> REQUIRED ACTION
Set down each line of the material that follows, exactly, with no pictures.

▼▼▼

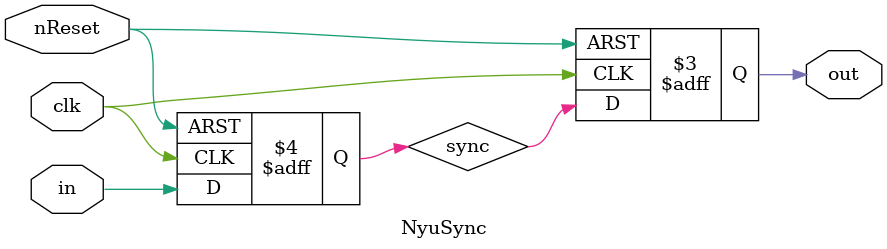
<source format=sv>
module NyuSync (
    input clk,
    input nReset,

    input in,

    output logic out
);

  logic sync;

  always_ff @(posedge clk, negedge nReset) begin
    if (!nReset) begin
      sync <= 0;
      out  <= 0;
    end else begin
      sync <= in;
      out  <= sync;
    end

  end

endmodule

</source>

▲▲▲

> ANSWER BOX
<source format=sv>
module NyuSync (
    input clk,
    input nReset,

    input in,

    output logic out
);

  logic sync;

  always_ff @(posedge clk, negedge nReset) begin
    if (!nReset) begin
      sync <= 0;
      out  <= 0;
    end else begin
      sync <= in;
      out  <= sync;
    end

  end

endmodule

</source>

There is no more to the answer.